Exercise objective → Omit the pictures. Transcribe exactly the lines below, from the one with "Кофемашина:Rocket" up to and including the last.

Dataset content →

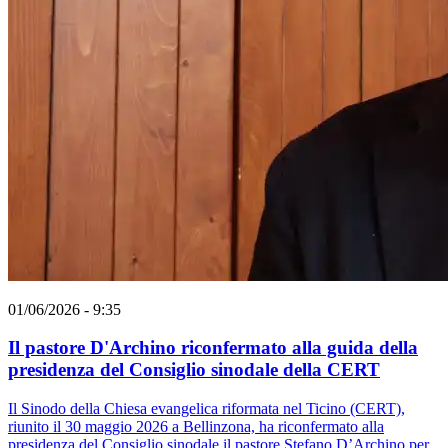
01/06/2026 - 9:35
Il pastore D'Archino riconfermato alla guida della
presidenza del Consiglio sinodale della CERT
Il Sinodo della Chiesa evangelica riformata nel Ticino (CERT),
riunito il 30 maggio 2026 a Bellinzona, ha riconfermato alla
presidenza del Consiglio sinodale il pastore Stefano D’Archino per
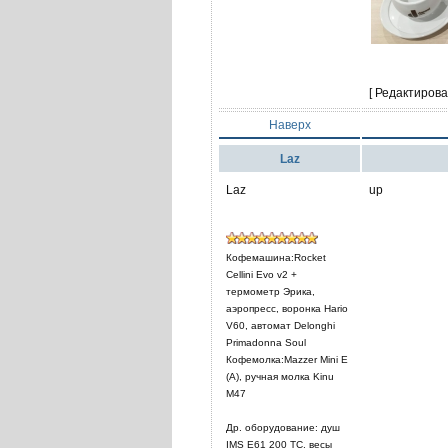
[ Редактирова
Наверх
Laz
Laz
up
Кофемашина:Rocket
Cellini Evo v2 +
термометр Эрика,
аэропресс, воронка Hario
V60, автомат Delonghi
Primadonna Soul
Кофемолка:Mazzer Mini E
(A), ручная молка Kinu
M47
Др. оборудование: душ
IMS E61 200 TC, весы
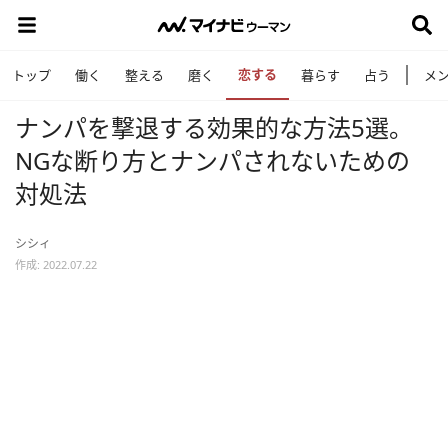
恋する
トップ
働く
整える
磨く
暮らす
占う
メ
ナンパを撃退する効果的な方法5選。
NGな断り方とナンパされないための
対処法
シシィ
作成: 2022.07.22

Exercise answer →
Кофемашина:Rocket
Cellini Evo v2 +
термометр Эрика,
аэропресс, воронка Hario
V60, автомат Delonghi
Primadonna Soul
Кофемолка:Mazzer Mini E
(A), ручная молка Kinu
M47
Др. оборудование: душ
IMS E61 200 TC, весы
恋する
トップ
働く
整える
磨く
暮らす
占う
メ
ナンパを撃退する効果的な方法5選。
NGな断り方とナンパされないための
対処法
シシィ
作成: 2022.07.22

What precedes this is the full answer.